Multiple failures by medical staff and missed opportunities contributed to the tragic death of a three-year-old Sydney girl deemed the "sickest child" one doctor had ever seen before she died from flu complications, a coroner has found.
Caitlin Cruz died at Westmead Children's Hospital on October 23, 2016, less than 24 hours after arriving.
Two days before her father Mitch took her to a medical centre.
The "beautiful, intelligent, loving little girl, full of life and with a wonderful spirit," brought her parents enormous love and joy and was known to be a fighter, with resilience that even surprised them, Deputy State Coroner Derek Lee said.
He acknowledged the hardship her parents Marie and Mitch faced in searching for answers and their devastating loss.
Mr Lee's findings detail her death of "natural causes, in circumstances where a number of critical factors contributed to the tragic outcome."
"These factors include the inaccurate and unreliable transfer of information from a pre-hospital setting to a hospital setting, the inability to perform an electrocardiogram in a timely manner," he told the NSW Coroners Court in Lidcombe on Tuesday. .
"(And) the absence of adequate documentation, and the absence of appropriate escalation of Caitlin's care for review."
This led to missed opportunities for further investigations, more timely recognition of Caitlin's deterioration, and specific supporting therapies being instituted to manage her condition, "that may have altered the eventual clinical course".
Caitlin was three years and nine months when she and her younger sister returned from preschool to their Lidcombe home with fevers.
After a visit to a medical centre, Caitlin's condition deteriorated and she returned on October 22 to Myhealth Rhodes where she collapsed in her father's arms.
GP Sumeena Qidwai screamed at her assistant to call an ambulance.
"She was floppy and blue and her face and body looked pale," she told the court.
"I was extremely concerned she's probably the sickest child I have ever seen."
After Caitlin was taken to hospital she presented with seizure-like activity and an electrocardiogram was organised.
The ECG could not be performed until three-and-a-half hours later because the machine was out of battery, and the results were misinterpreted by a junior doctor with no oversight from a senior practitioner.
A review about 830pm the evening of her death found Caitlin was "tachycardic, floppy, hypotonic and cool to touch".
It was also noted no blood pressure or neurological observations had been documented overnight.
By the time Caitlin was rushed into the intensive care unit Dr Nicholas Pigott remembers her looking very "unwell, shutdown", and "relatively unresponsive".
With a large amount of fluid around Caitlin's heart her condition rapidly deteriorated and an aggressive resuscitation was begun.

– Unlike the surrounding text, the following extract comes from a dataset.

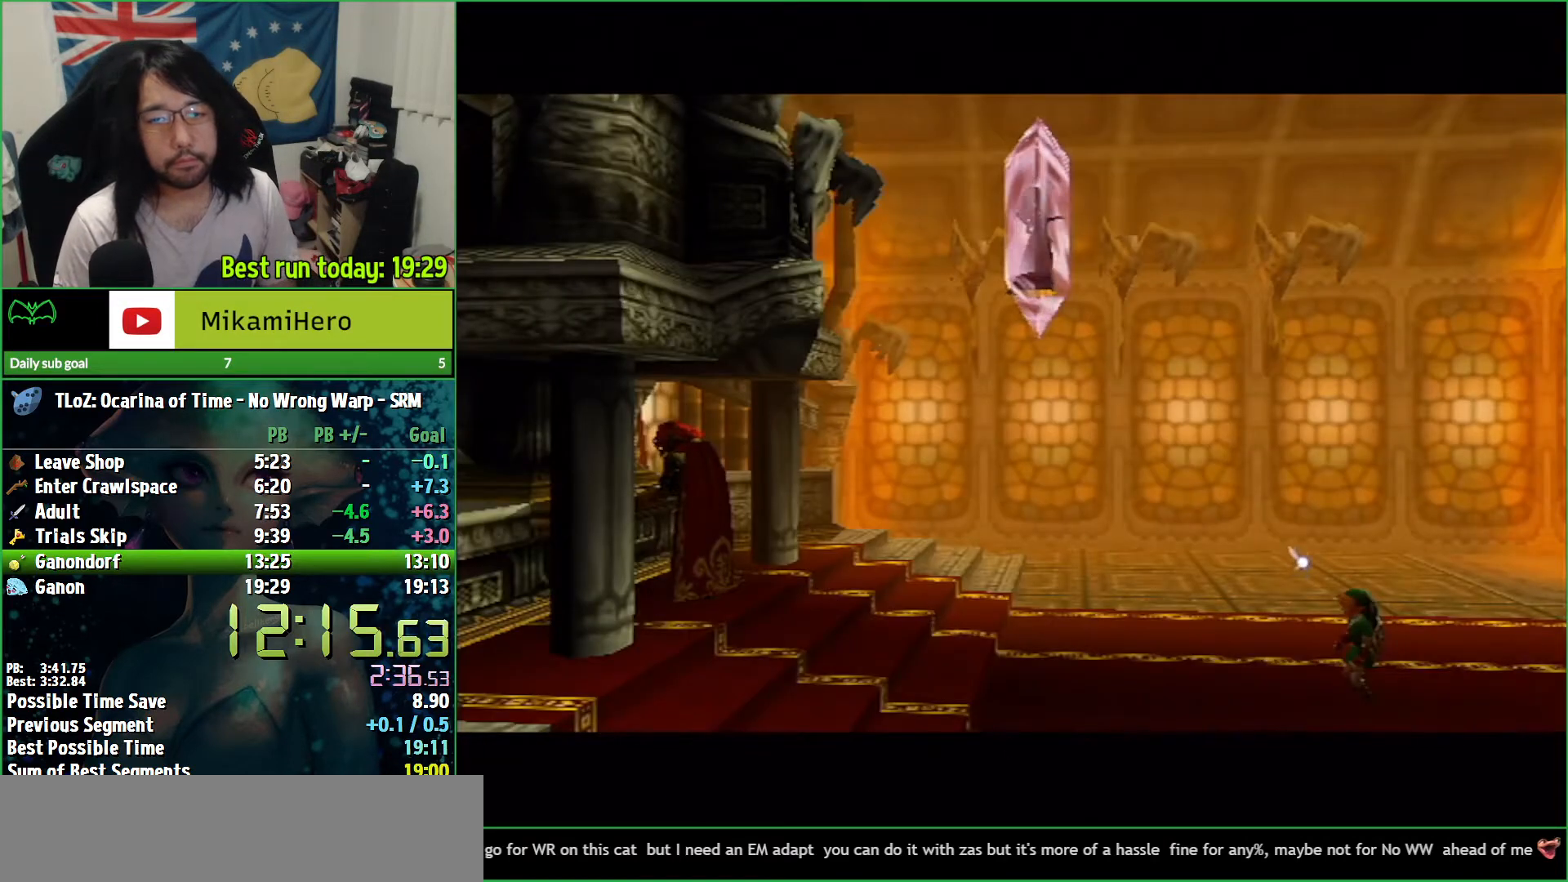
{"buttons": [], "left_stick": "center", "right_stick": "up", "events": [[33, "B", "up"], [133, "right_stick", "center"], [500, "right_stick", "up"]]}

The reason for Caitlin's collapse was not obvious to Dr Pigott but he suspected it was a neurological cause.
After she died her ambulance medical record paramedics say they delivered to her bedside was never found.
Caitlin's mother earlier said many people had been fighting for answers and hoped the inquest would shed some light on what happened to her daughter.
"We are not doing this just for Caitlin, we're doing this for her little sister who will never know her," she told reporters outside the Coroners Court in August last year.
Caitlin's father Mitch said he wanted due processes to be examined so no other child "falls through the cracks".
Mr Lee made several recommendations including that NSW medical bodies consider a universal electronic platform for sharing patient information so accurate and timely transfer of clinical information can occur.